▶ What to do
Reproduce the records precisely. Omit every picture.

▶ Exercise input
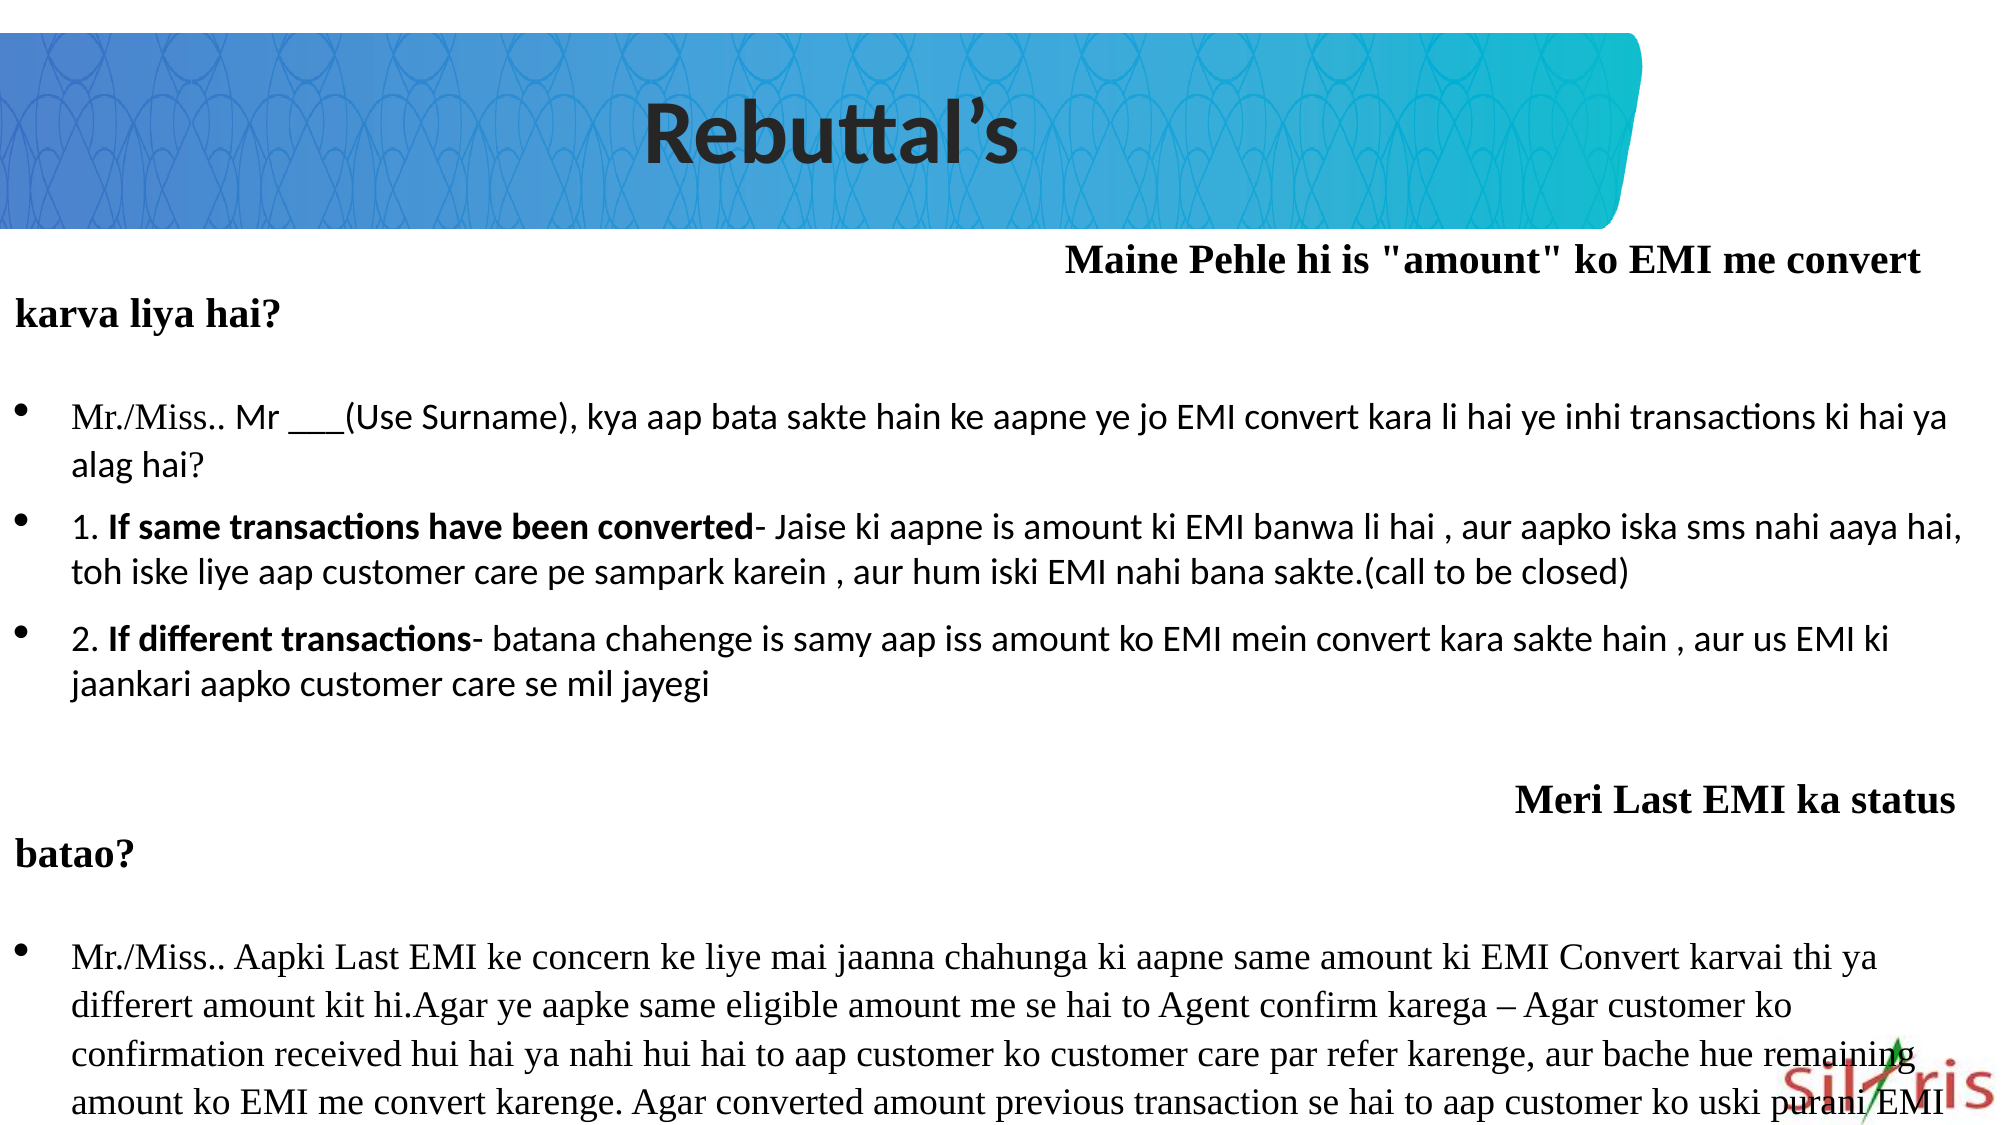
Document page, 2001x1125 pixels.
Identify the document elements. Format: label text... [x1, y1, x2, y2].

text_box Maine Pehle hi is "amount" ko EMI me convert karva liya hai? Mr./Miss.. Mr ___(Use Surname), kya aap bata sakte hain ke aapne ye jo EMI convert kara li hai ye inhi transactions ki hai ya alag hai? 1. If same transactions have been converted- Jaise ki aapne is amount ki EMI banwa li hai , aur aapko iska sms nahi aaya hai, toh iske liye aap customer care pe sampark karein , aur hum iski EMI nahi bana sakte.(call to be closed) 2. If different transactions- batana chahenge is samy aap iss amount ko EMI mein convert kara sakte hain , aur us EMI ki jaankari aapko customer care se mil jayegi Meri Last EMI ka status batao? Mr./Miss.. Aapki Last EMI ke concern ke liye mai jaanna chahunga ki aapne same amount ki EMI Convert karvai thi ya differert amount kit hi.Agar ye aapke same eligible amount me se hai to Agent confirm karega – Agar customer ko confirmation received hui hai ya nahi hui hai to aap customer ko customer care par refer karenge, aur bache hue remaining amount ko EMI me convert karenge. Agar converted amount previous transaction se hai to aap customer ko uski purani EMI ke liye customer care par refer karenge aur is amount ko EMI me Convert kara denge. [0, 221, 2000, 1125]
picture [1776, 1034, 2000, 1125]
picture [0, 0, 1664, 255]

▶ Answer box
Document page, 2001x1125 pixels.
Identify the document elements. Format: label text... [x1, y1, x2, y2].

text_box Maine Pehle hi is "amount" ko EMI me convert karva liya hai? Mr./Miss.. Mr ___(Use Surname), kya aap bata sakte hain ke aapne ye jo EMI convert kara li hai ye inhi transactions ki hai ya alag hai? 1. If same transactions have been converted- Jaise ki aapne is amount ki EMI banwa li hai , aur aapko iska sms nahi aaya hai, toh iske liye aap customer care pe sampark karein , aur hum iski EMI nahi bana sakte.(call to be closed) 2. If different transactions- batana chahenge is samy aap iss amount ko EMI mein convert kara sakte hain , aur us EMI ki jaankari aapko customer care se mil jayegi Meri Last EMI ka status batao? Mr./Miss.. Aapki Last EMI ke concern ke liye mai jaanna chahunga ki aapne same amount ki EMI Convert karvai thi ya differert amount kit hi.Agar ye aapke same eligible amount me se hai to Agent confirm karega – Agar customer ko confirmation received hui hai ya nahi hui hai to aap customer ko customer care par refer karenge, aur bache hue remaining amount ko EMI me convert karenge. Agar converted amount previous transaction se hai to aap customer ko uski purani EMI ke liye customer care par refer karenge aur is amount ko EMI me Convert kara denge. [0, 221, 2000, 1125]
picture [1776, 1034, 2000, 1125]
picture [0, 0, 1664, 255]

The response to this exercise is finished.